▸ Selected passage:
[Start of section]
CEO bonuses at these 11 tech firms soared 400% on average during the COVID-19 pandemic
If ever an adage has rung true during the COVID-19 pandemic, it’s that the rich get richer.
That’s especially true for business leaders in Silicon Valley. The CEO bonus at the 10 top tech companies soared 400% on average between 2020 and 2021, according to data gathered and calculated by Finbold. The combined compensation of the selected executives for 2021 was $721.13 million, a whopping increase of 210.88% from 2020.
Andy Jassy, who replaced Jeff Bezos as president and CEO of Amazon in July, topped the list of highest compensation in 2021 with $211.9 million, an increase of more than 490% from the prior year. The compensation excludes salaries and entails other variable performance-based bonuses in the form of cash, shares or call options on the company stock. Data on CEO compensation is retrieved from the specific companies’ SEC filings.
Patrick Gelsinger, CEO of Santa Clara, CA-based Intel, trailed Jassy at $179 million. Gelsinger’s bonuses jumped more than 713% from 2020. Tim Cook, CEO of Cupertino, CA-based Apple, ranked third with $98.7 million. Cook was also among notable gainers, with his bonus surging 571.63% from $14.7 million in 2020.
Read more: Have we seen the peak of inflation?
The highest gainer was Tan Hock Eng (fourth highest-paid tech CEO in 2021) of San Jose, CA-based Broadcom, whose bonuses skyrocketed 1,586%, from $3.6 million to $60.7 million. Oracle’s Safra Ada Catz (10th highest paid in 2021) was the second-highest gainer, with her compensation growing 999% to $10.6 million.
Satya Nandella, CEO of Microsoft, ranked fifth at $49.9 million, up 12.64% from 2020. Mark Zuckerberg, CEO of Facebook and its parent company Menlo Park, CA-based Meta, ranked seventh at $26.8 million, slightly up from $25.3 million. Chuck Robbins, CEO of San Jose, CA-based Cisco, came in eighth $25.4 million, up nearly 10% from 2020. Jensen Huang, CEO of Santa Clara, CA-based Nvidia, ranked ninth at $17.5 million, an increase of more than 50%.
[End of section]
▸ Work instructions:
[A] Summarize the article on tech CEO bonuses in two sentences.
[B] Quote the article on tech CEO bonuses word for word, everything from "Andy Jassy, who" down to "million in 2020.".
The material that follows comes from a separate source.

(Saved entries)
[Start of section]
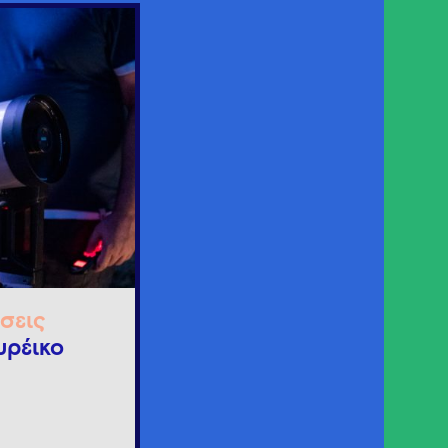
σεις
υρέικο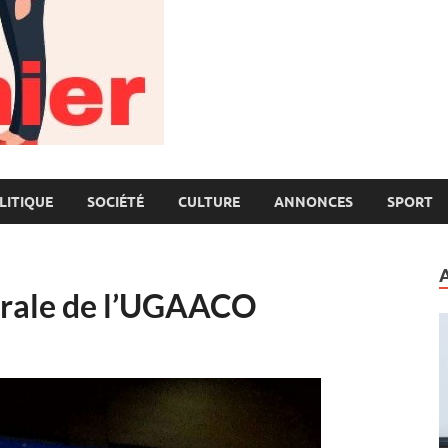
LITIQUE
SOCIÉTÉ
CULTURE
ANNONCES
SPORT
rale de l’UGAACO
[End of section]
▸ Task-by-task solutions:
[A] Between 2020 and 2021, bonuses for CEOs at top tech companies soared 400% on average, and the executives' combined 2021 compensation reached $721.13 million. Amazon's Andy Jassy topped the list at $211.9 million, followed by Intel's Patrick Gelsinger at $179 million and Apple's Tim Cook at $98.7 million, while Broadcom's Tan Hock Eng posted the largest gain at 1,586%.

[B]
Andy Jassy, who replaced Jeff Bezos as president and CEO of Amazon in July, topped the list of highest compensation in 2021 with $211.9 million, an increase of more than 490% from the prior year. The compensation excludes salaries and entails other variable performance-based bonuses in the form of cash, shares or call options on the company stock. Data on CEO compensation is retrieved from the specific companies’ SEC filings.
Patrick Gelsinger, CEO of Santa Clara, CA-based Intel, trailed Jassy at $179 million. Gelsinger’s bonuses jumped more than 713% from 2020. Tim Cook, CEO of Cupertino, CA-based Apple, ranked third with $98.7 million. Cook was also among notable gainers, with his bonus surging 571.63% from $14.7 million in 2020.